Summary: On April 29, 2026, an international research team led by the Purple Mountain Observatory of the Chinese Academy of Sciences published a landmark discovery in Nature, using ten years of data from the Wukong dark matter particle detection satellite. The team found for the first time that the acceleration limit of cosmic rays depends on particle charge — revealing that nearby cosmic ray accelerators have a definitive upper limit for different charged particles. This finding is of great significance for understanding the origin of cosmic rays.

Conceptual illustration of the Wukong satellite (Credit: Purple Mountain Observatory / Nature)Credit: Purple Mountain Observatory / Nature

The Wukong dark matter particle detection satellite was launched on December 17, 2015, and has been operating smoothly in orbit for over 10 years, continuing to deliver exceptional scientific results beyond its original design life. The satellite carries 75,916 signal channels, making it China's most electronically complex satellite in orbit and the world's widest-energy-range space detector with the best energy resolution.

Using Wukong's powerful detection capabilities, the team precisely measured the energy distributions of the five most common cosmic ray particles — protons, helium, carbon, oxygen, and iron — and for the first time directly observed a consistent "bump" structure in their high-energy spectra. The maximum effective measurement energies for carbon, oxygen, and iron were improved by nearly 10 times compared to previous observations. Further analysis revealed that the position of this "bump" is directly proportional to the particle's charge.

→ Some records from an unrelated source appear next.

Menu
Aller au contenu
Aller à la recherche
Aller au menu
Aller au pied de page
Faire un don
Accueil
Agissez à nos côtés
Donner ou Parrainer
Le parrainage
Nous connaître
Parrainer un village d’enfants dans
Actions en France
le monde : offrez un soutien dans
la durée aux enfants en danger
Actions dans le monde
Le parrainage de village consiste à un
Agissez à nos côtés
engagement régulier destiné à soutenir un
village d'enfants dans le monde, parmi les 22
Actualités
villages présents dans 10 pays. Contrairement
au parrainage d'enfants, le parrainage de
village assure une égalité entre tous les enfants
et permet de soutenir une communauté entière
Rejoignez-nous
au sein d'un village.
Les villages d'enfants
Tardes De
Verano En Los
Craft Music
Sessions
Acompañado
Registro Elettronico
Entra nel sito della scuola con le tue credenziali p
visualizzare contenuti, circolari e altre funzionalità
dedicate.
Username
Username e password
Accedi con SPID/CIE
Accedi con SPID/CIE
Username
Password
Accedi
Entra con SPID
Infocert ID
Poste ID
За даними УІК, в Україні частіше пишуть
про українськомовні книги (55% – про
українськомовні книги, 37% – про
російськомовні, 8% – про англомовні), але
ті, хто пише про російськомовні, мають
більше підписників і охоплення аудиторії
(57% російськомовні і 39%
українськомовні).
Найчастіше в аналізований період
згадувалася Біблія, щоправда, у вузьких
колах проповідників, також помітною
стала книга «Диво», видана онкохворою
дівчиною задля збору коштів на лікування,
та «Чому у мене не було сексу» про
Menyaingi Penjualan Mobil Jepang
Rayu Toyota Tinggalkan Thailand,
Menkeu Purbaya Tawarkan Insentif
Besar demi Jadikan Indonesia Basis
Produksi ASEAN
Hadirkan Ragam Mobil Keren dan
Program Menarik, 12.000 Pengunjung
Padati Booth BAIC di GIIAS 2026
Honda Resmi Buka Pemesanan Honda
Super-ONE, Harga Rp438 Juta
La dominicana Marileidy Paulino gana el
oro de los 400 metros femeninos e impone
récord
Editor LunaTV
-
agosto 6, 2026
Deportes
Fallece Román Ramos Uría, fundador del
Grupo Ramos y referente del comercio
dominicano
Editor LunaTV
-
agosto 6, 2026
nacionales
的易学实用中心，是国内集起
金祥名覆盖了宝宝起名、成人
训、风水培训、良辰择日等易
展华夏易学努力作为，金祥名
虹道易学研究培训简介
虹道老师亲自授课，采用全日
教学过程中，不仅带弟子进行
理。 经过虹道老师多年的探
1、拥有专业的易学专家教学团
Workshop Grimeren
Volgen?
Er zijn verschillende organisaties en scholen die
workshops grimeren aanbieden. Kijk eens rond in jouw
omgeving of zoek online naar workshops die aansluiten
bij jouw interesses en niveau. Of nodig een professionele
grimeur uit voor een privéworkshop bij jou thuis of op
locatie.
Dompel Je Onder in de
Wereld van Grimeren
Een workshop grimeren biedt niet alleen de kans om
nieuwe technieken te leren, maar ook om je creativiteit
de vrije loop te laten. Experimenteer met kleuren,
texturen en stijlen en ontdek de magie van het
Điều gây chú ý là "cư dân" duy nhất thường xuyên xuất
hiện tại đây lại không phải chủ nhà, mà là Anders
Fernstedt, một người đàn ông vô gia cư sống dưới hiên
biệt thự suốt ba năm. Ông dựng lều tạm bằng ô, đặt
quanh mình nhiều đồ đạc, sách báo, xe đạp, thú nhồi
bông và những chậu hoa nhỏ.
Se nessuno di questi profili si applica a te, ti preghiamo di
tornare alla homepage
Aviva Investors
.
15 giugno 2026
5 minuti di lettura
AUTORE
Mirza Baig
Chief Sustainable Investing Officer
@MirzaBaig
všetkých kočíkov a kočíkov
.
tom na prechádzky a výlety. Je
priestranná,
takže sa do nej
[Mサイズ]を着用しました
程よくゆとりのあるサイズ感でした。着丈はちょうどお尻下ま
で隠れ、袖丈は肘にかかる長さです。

Combining multiple observational datasets, the team concluded that there exists a nearby cosmic ray accelerator near Earth, and the "bump" in the energy spectrum marks the upper limit of that accelerator's capacity. This discovery provides new observational evidence for cosmic ray acceleration mechanisms and has profound implications for understanding the origin and propagation of cosmic rays.

Building on Wukong's success, the Purple Mountain Observatory, together with other Chinese institutions, has proposed the Very Large Area Gamma-ray Space Telescope (VLAST) — a next-generation gamma-ray detection project expected to achieve 10 times the performance of the current Fermi-LAT instrument, potentially opening new frontiers in dark matter research and cosmic ray studies.